Another effect, however, is at play there: As the box size tends to zero, the number of visited boxes tends to a constant -- namely, the exact number of simulated data points of the solution curve of the system: \(1000\) units of time divided by a step size of \(10^{-5}\), i.e. \(10^8\). This shows a numerical problem of our approach: Because our numerical solution of the system yields only a sequence of discrete points, instead of a continuous curve, there will always exist a critical grid size, where each of these points will start occupy its own grid box. In other words, \(N(\varepsilon)\) is bounded from above.

To solve this problem, we could implement a (possibly simple, linear) interpolation between every pair of subsequent points of our numerical solution. Alternatively, we could dynamically decrease the step size of our numerical solver whenever we decrease the grid size \(\varepsilon\). Finally, we can also accept the problem and work around it -- which is what I decided to do here.

In particular, I decided to simply plot all local slopes (orange dots and dashed line in the plots above), and to select the maximum value -- which here is \(D \approx 1.974\). In my last post, I claimed that the dimension of the Lorenz attractor should be \(D \approx 2.1\) based on something I read in some internet forum without checking the literature myself -- however, after some more reading I found this paper from 1983, which estimated \(D \approx 1.98 \pm 0.02\), which nicely agrees with my result.

Conclusions

Implementing the estimation myself was interesting and surprisingly educational for me, as it made me aware of some "real-life implementation issues" I didn't even think of while only reading the theoretical definition of the box-counting dimension.

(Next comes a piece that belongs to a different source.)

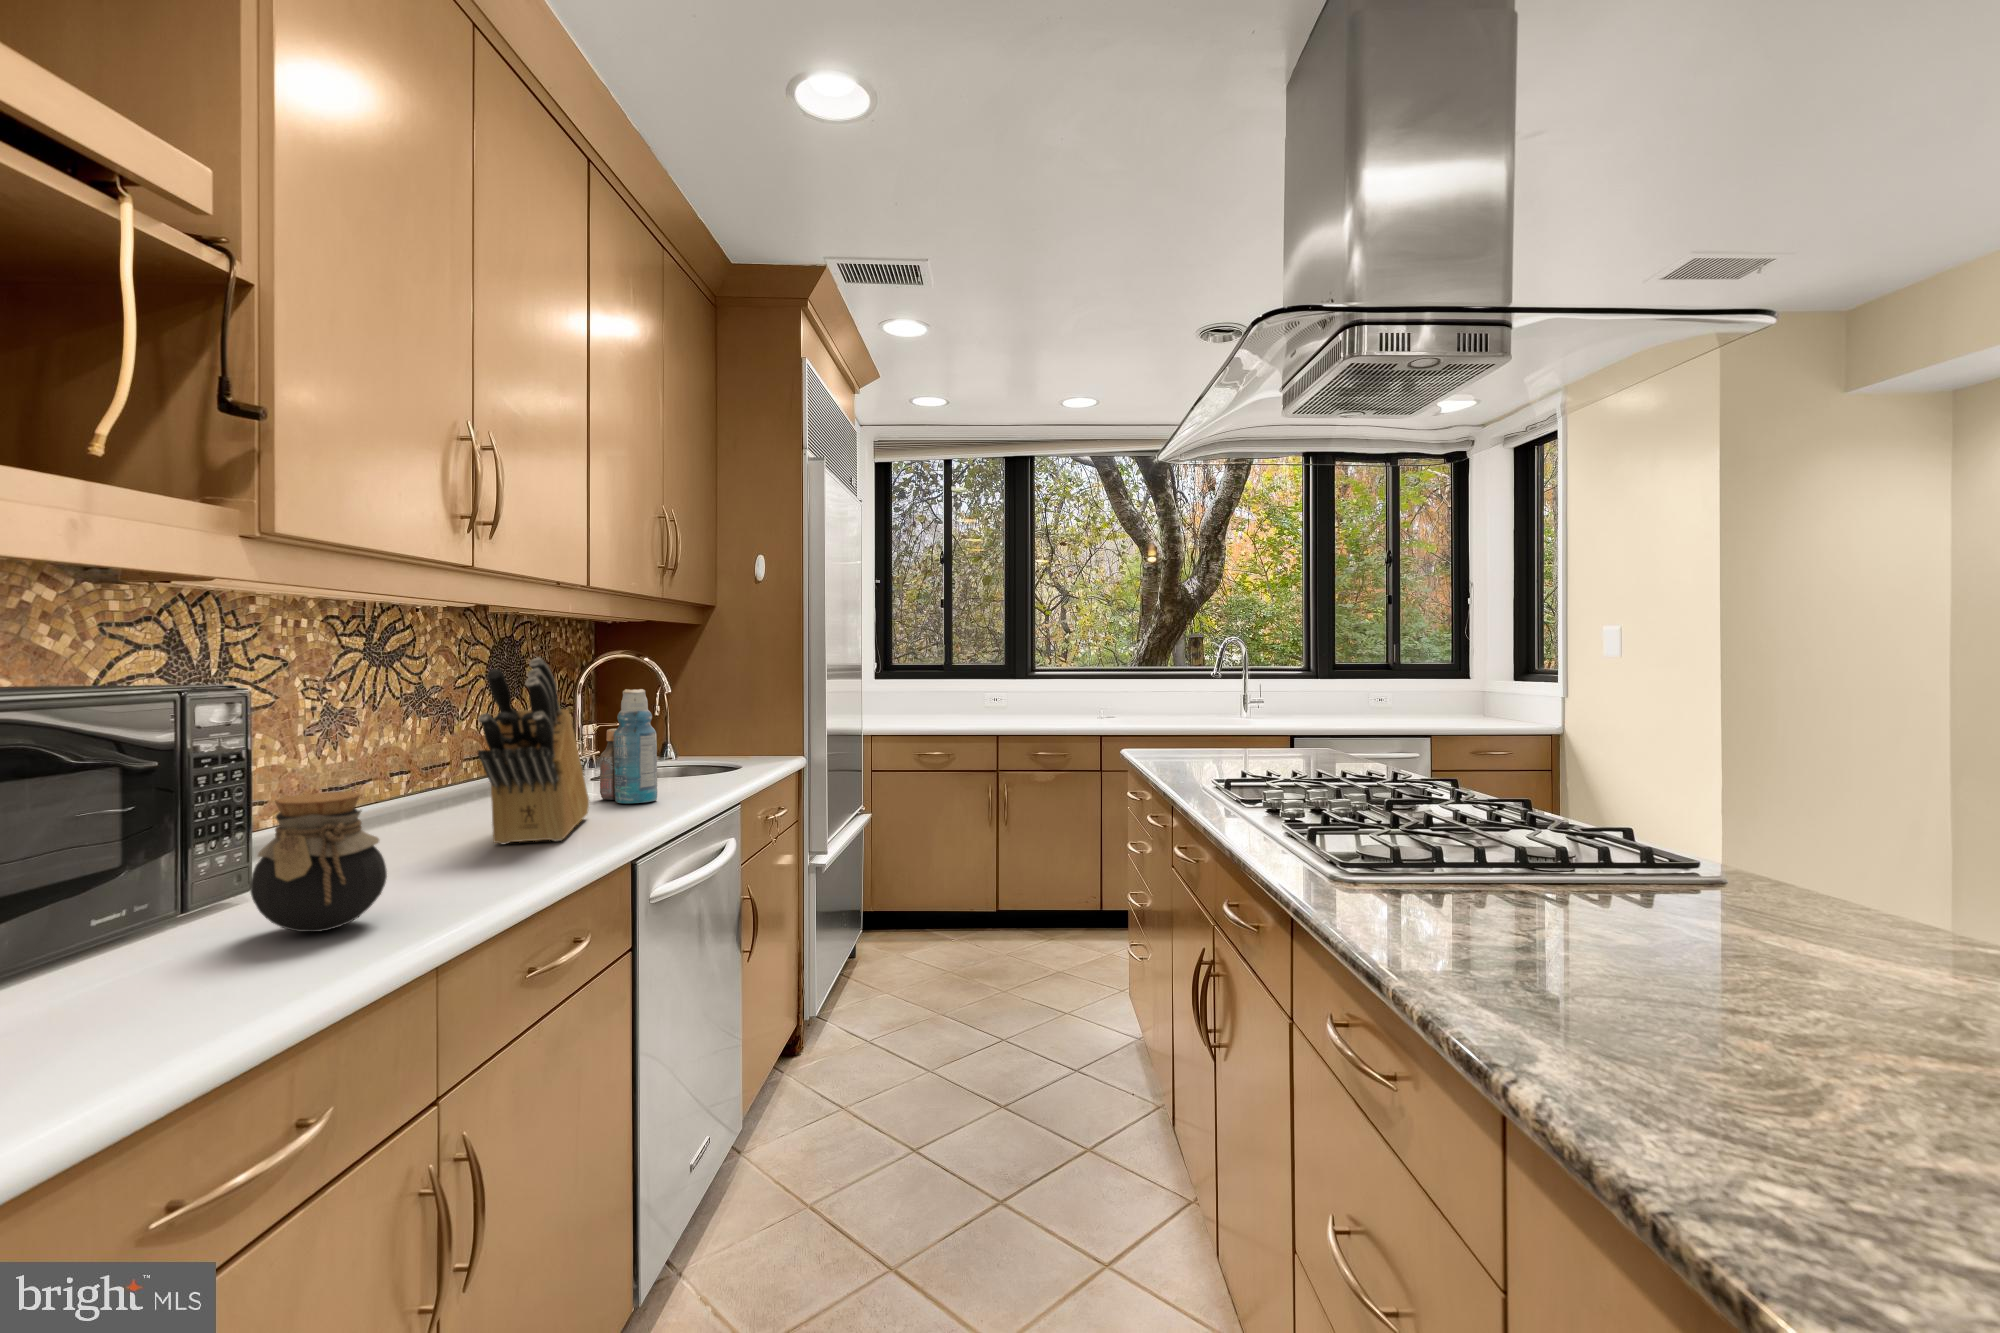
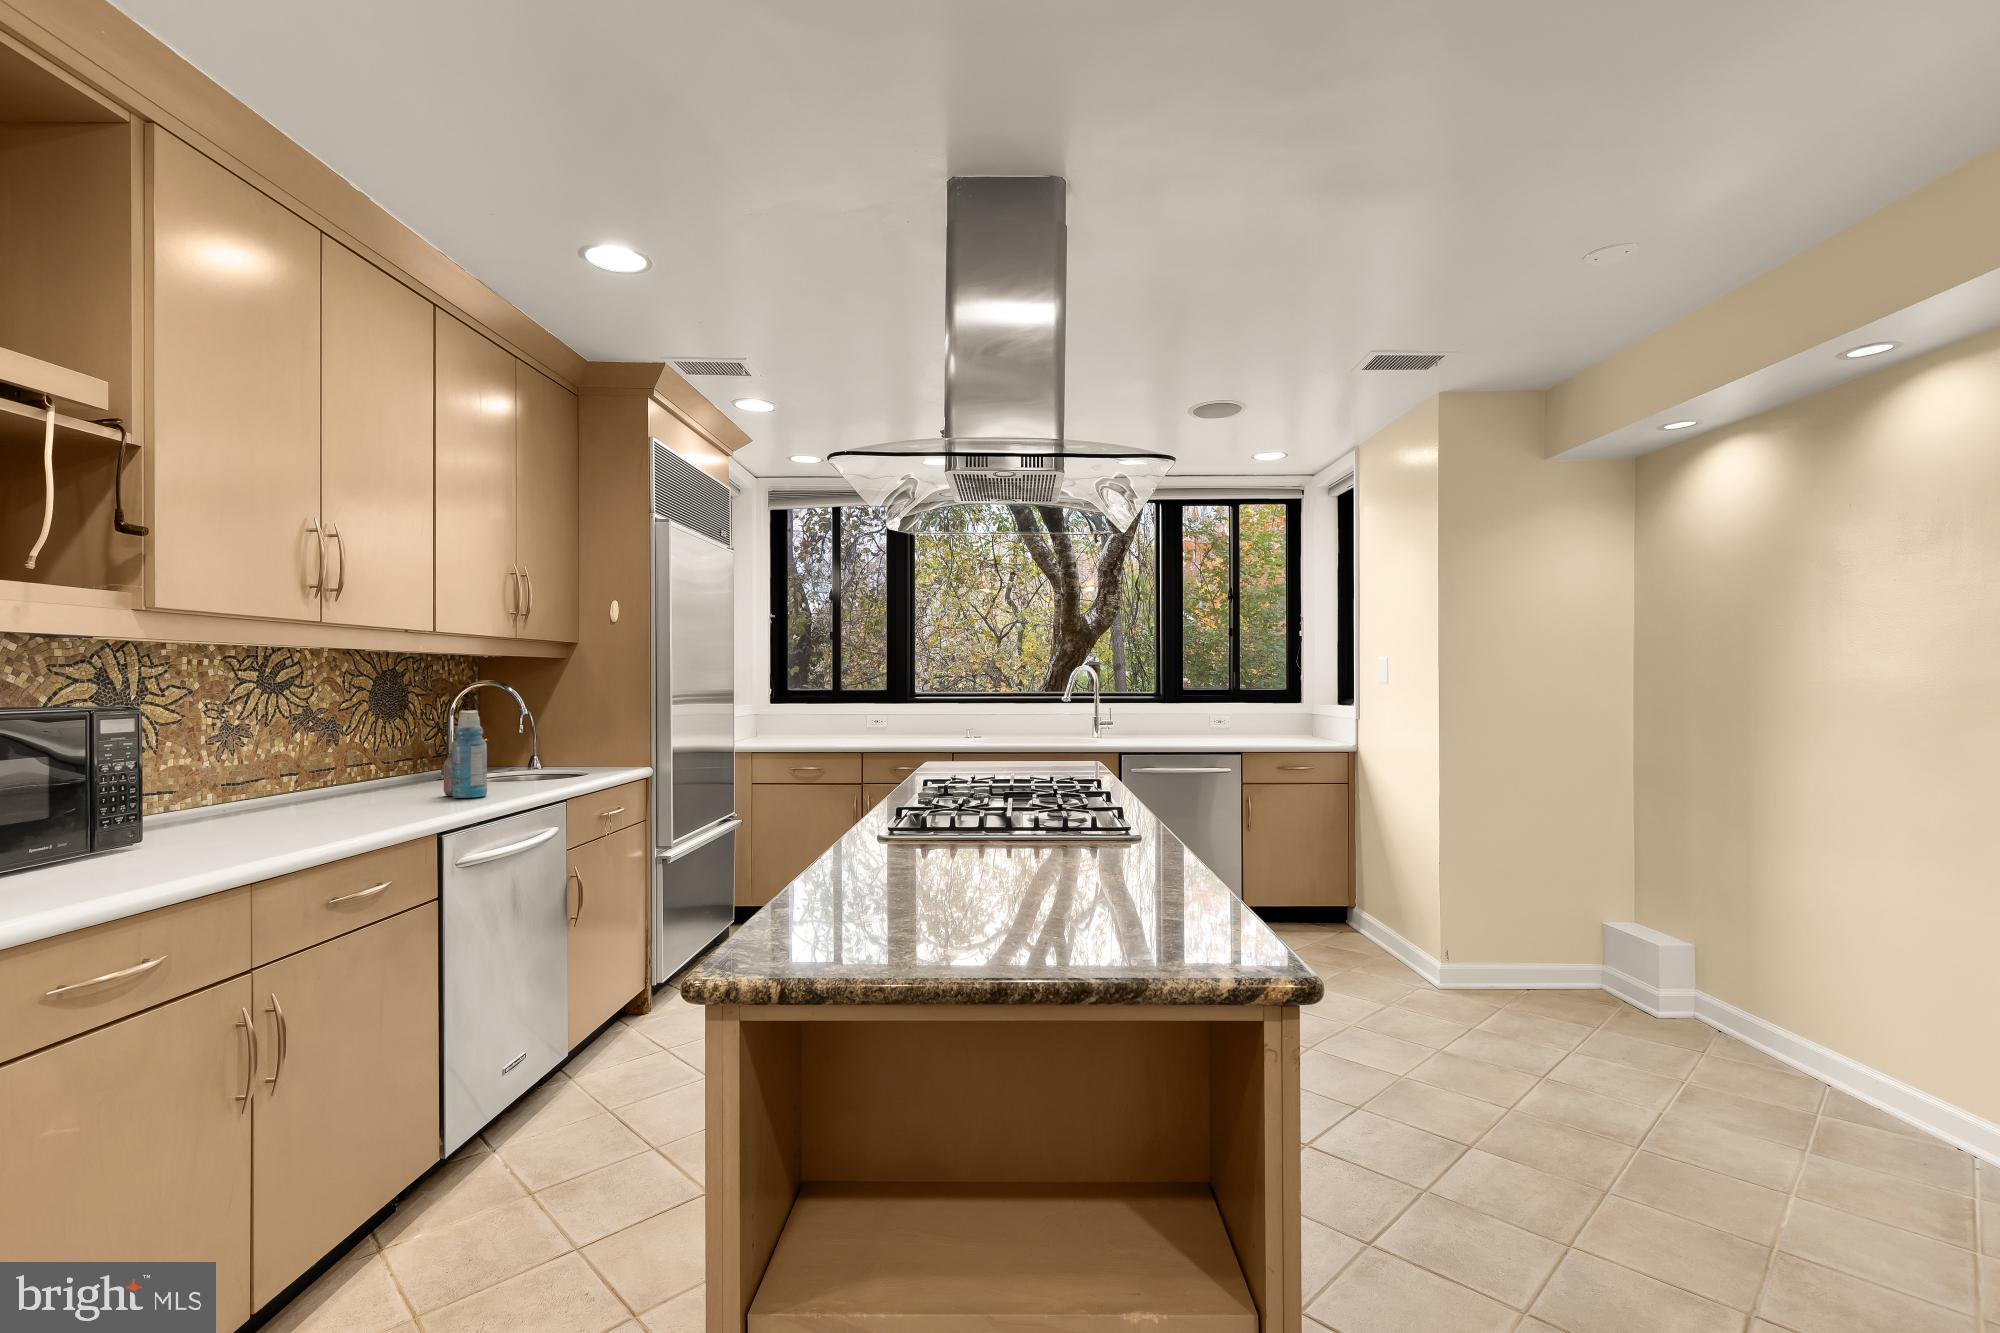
knife block: present [478,658,589,844] -> none [314,687,421,822]
jar: present [250,792,387,932] -> none [129,776,221,863]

In particular, the problem of a discrete pointwise simulation of the system and how this bounds the counts of visited boxes (and thus causes problems in estimating the slope of the curve) did not occur to me in the first place. In addition, finding an implementation of every step of the procedure (numerical solution, actual box-counting) that shows acceptable time and space requirements was fun -- especially as it gave my an opportunity to play around in C again and to hack together a little Runge-Kutta solver :-).